Matilda is a feminist legal scholar working in the intersection of gender, technology and history. Her current research includes questions of AI and democracy, histories of women’s knitting as technologies of anti-surveillance, and Nordic colonial legal history. She is based at the University of Gothenburg, Sweden, where she holds a position as an associate senior lecturer in jurisprudence and a visiting position at the Academy of art and Design. Recent publications include M. Arvidsson, G. Gonzáles Fuster & Jörg Pohle (2024), ‘Kerstin Anér, Pioneering Thinker of Data Power – Towards A Critical Reimagining of the History of Data Law and Policy’; M. Arvidsson & E. Jones (eds) International Law and Posthuman Theory (Abingdon: Routledge, 2024);and M. Bak McKenna & M. Arvidsson (2024) ‘Gendering Public and Private International Law: Transversal Legal Histories of the State, Market and Women’s Private Property Rights’ American Journal of International Law (AJIL) Unbound Symposium in memory of Karen Knop, 118:12–17. doi:10.1017/aju.2023.53.
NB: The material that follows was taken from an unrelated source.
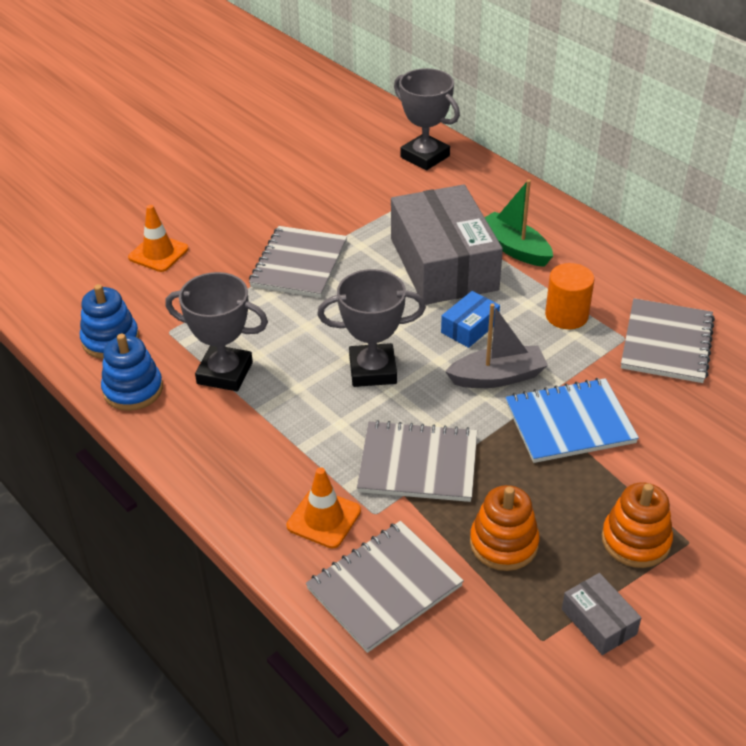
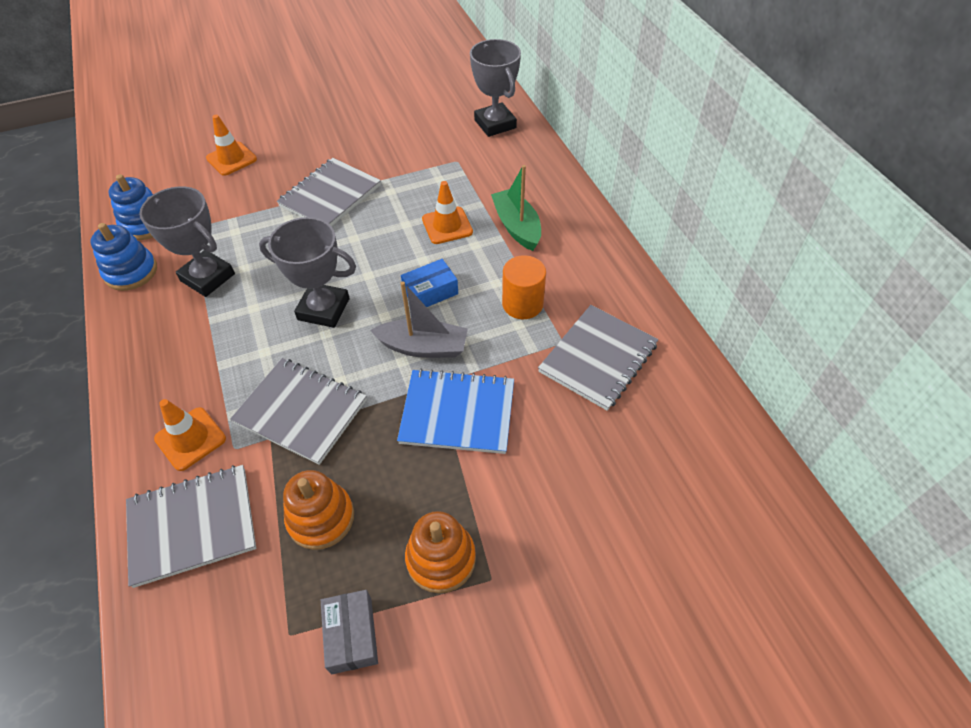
camera: 20 degrees right, 10 degrees up
(443, 264) = (447, 225): grey box -> orange traffic cone

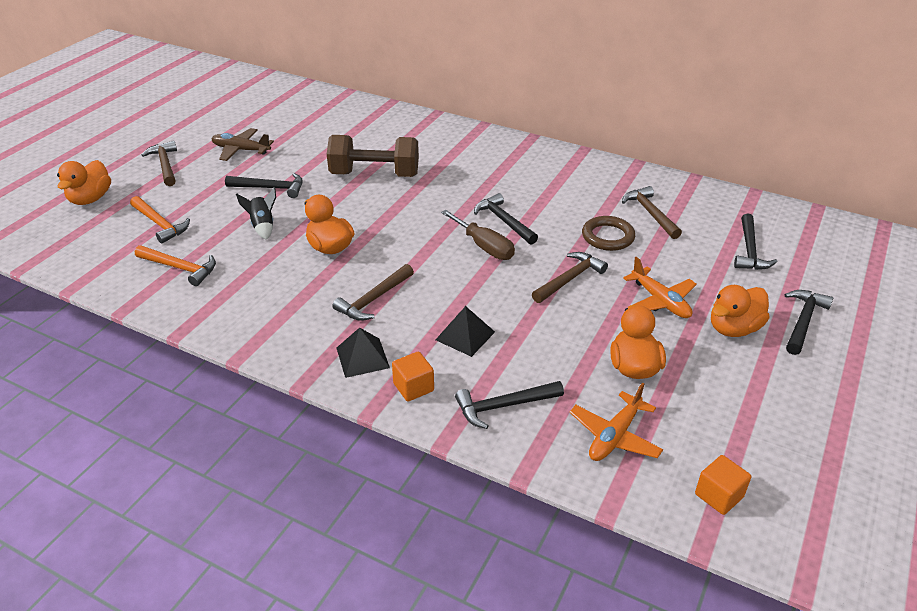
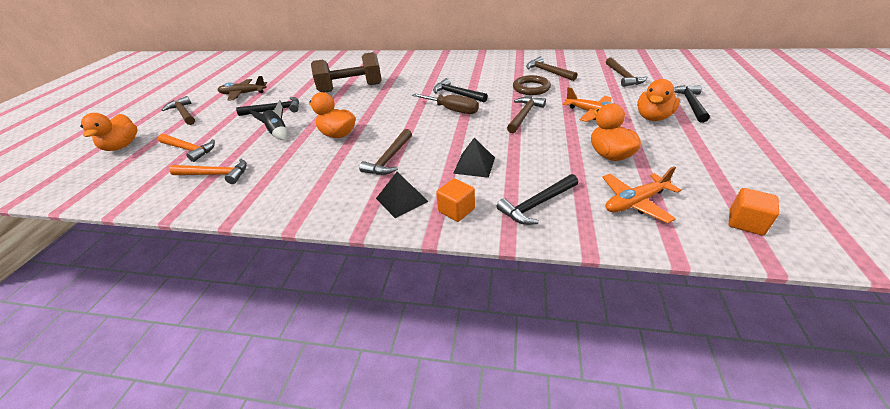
camera: 15 degrees left, 0 degrees up
(614, 436) = (635, 202): orange plane -> orange plane turned 45 degrees clockwise
(749, 250) = (623, 77): black hammer -> brown hammer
Dr Silvana Tapia Tapia is a Leverhulme Early Career Fellow at Birmingham Law School, where she has been appointed Associate Professor of Law. She was previously Lecturer in Law and Coordinator of Legal Research at the University of Azuay, Ecuador. Her book "Feminism, Violence against Women and Law Reform: Decolonial Lessons from Ecuador" won the Hart-Socio-Legal Studies Association Book Prize in 2023. Silvana's work examines the limitations of the criminal legal system and dominant human rights frameworks in addressing violence against women.
Using an anti-colonial and abolitionist perspective, Dr Tapia Tapia works with grassroots anti-carceral organisations to better understand the impact of penality on women's lives and the role of criminal law and hegemonic human rights in the production of carceral violence.
Dr Nikki Godden-Rasul is a senior lecturer in law at Newcastle University Law School. Her research expertise is in gendered violence, law and justice, and particularly focuses on non-conventional and alternative legal and other justice processes, such as restorative justice and transformative justice. With Alison Phipps and Tina Sikka she co-organises the Abolition Feminism for Ending Sexual Violence Collective. She is editing (with Lucia Kula) The Research Handbook on Gender, Violence and Law (Edward Elgar) and is Editor-in-Chief of Feminist Legal Studies.
Dr Rodriguez is Assistant Professor of Gender, Rights and Human Rights in the Department of Gender Studies at LSE. Their research explores various practices and philosophies of justice and transformative changemaking in the African Diaspora.
Their first book, “The Economies of Queer Inclusion: Transnational LGBTI Organizing in Uganda” (2019), used ethnography, interviews, and policy analysis to challenge the scholarly imagination of European and American LGBTI rights intervention in Africa as inherently helpful. Dr Rodriguez founded the global activist knowledge exchange hub called Black Queer Movements and is currently working on a second book on penal abolitionist philosophy and transnational practice.